Her brother, Julien, a professional gymnast and acrobat, was open and ready for the change. While he gained experience as a pastry chef in Paris, Emilie began an online chocolate business she called Agate, named for the same chocolates she makes on Harrison Street in Hollywood today. “This is the name of the clear marble with the colorful swirl in it,” Julien explains.
A dazzling array of handmade chocolates with fillings such as passionfruit, raspberry, and praline and hazelnut.
La Bonne Adresse, via FaceBook
“Yes, I was a big marble player as a kid,” Emilie says. “I use all-natural ingredients for everything. For the fillings, I go to the market and get fresh fruit. The passionfruit filling, I want it to — bam
— hit you with a wow!"
Emilie is thin but fierce. Her energy distracts from the custom-made body brace that holds her upright and gives her the ability to walk. “I have a rare genetic disease,” she says offhandedly as one would mention a mild headache. It is clear she does not want to be defined or restricted by it, but in France, she was not allowed to work because of her condition, so the siblings decided to move to the United States. “When I was applying for my visa, I was so afraid they would not give it to me because of my disease, but my lawyer told me: ‘No, that would be discrimination!’”
“Yes, people are always focusing only on the bad things of the U.S.,” Julien says. “Everyone talks bad about America, especially now, with the whole political thing. But there are so many good things in the U.S. Like this! Look everywhere – there are ramps!” He says, signaling out the window to the corner. “You can go, you can move, you can live!”
Ten flavors of éclairs are offered daily.
Courtesy of La Bonne Adresse
La Bonne Adresse recently celebrated its first anniversary and has been a big hit. “People have heard of us through word of mouth,” Emilie says.
The marbles come in dark, milk, and white chocolate varieties and with fillings such as praline and caramel, raspberry ganache, coconut and passionfruit, strawberry ganache, and gianduja (creamy hazelnut). Chocolates cost $2.25 each, $14.95 for a box of seven, $23.95 for 11, or $54.95 for 25.
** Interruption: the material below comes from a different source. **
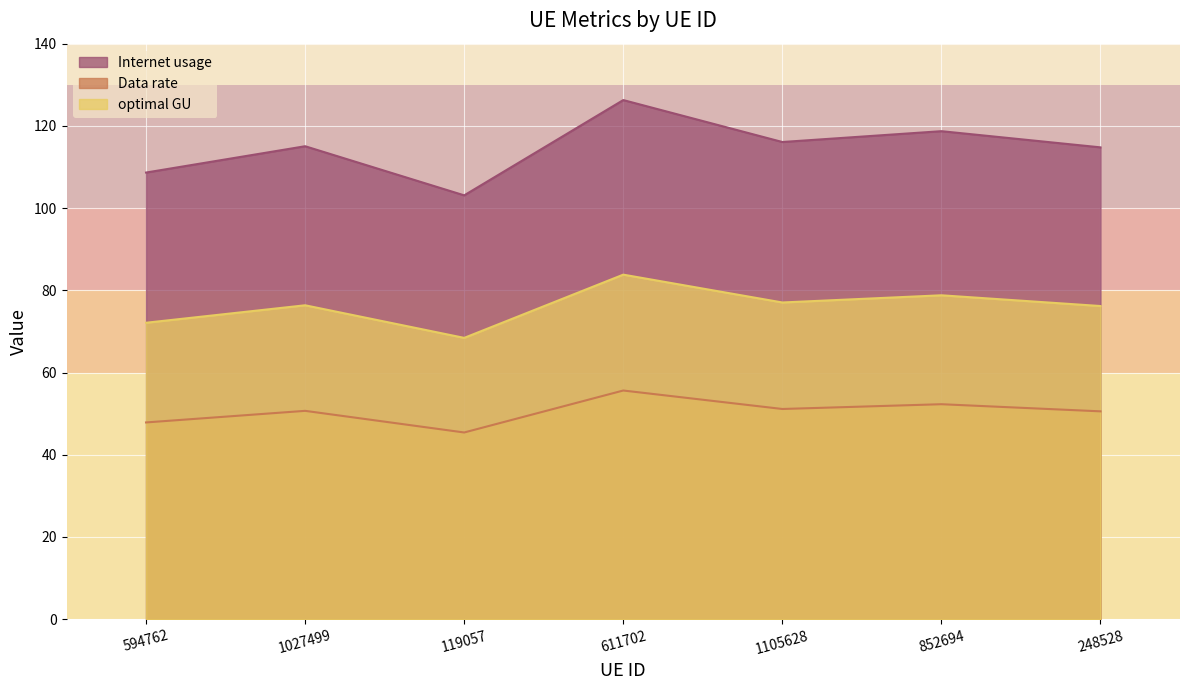

Which has a higher value, 1105628 or 248528?

1105628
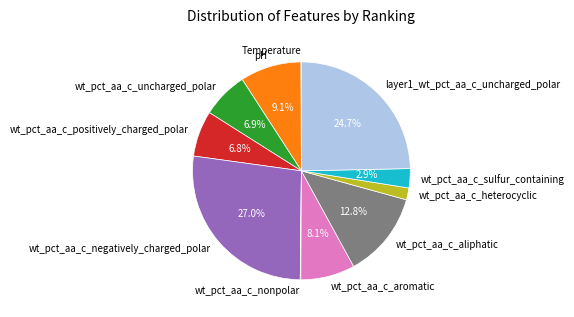

Is there any slice that represents more than half of the pie?

No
Julien prepares ten flavors of éclairs daily ($5.95), plus savory varieties ($6.95) and petits choux ($2.95). Also available are croquettes (60 cents each, ten for $5, or 20 for $10), quiche with salad ($6), and sandwiches such as the decadent croque-monsieur ($6).
Tending to the regulars who stream in, the siblings are happy in their small shop. Tucked in the corner is an electric wheelchair for when walking becomes too difficult, but because of Emilie’s boundless spirit, it serves more as a reminder of all she has done.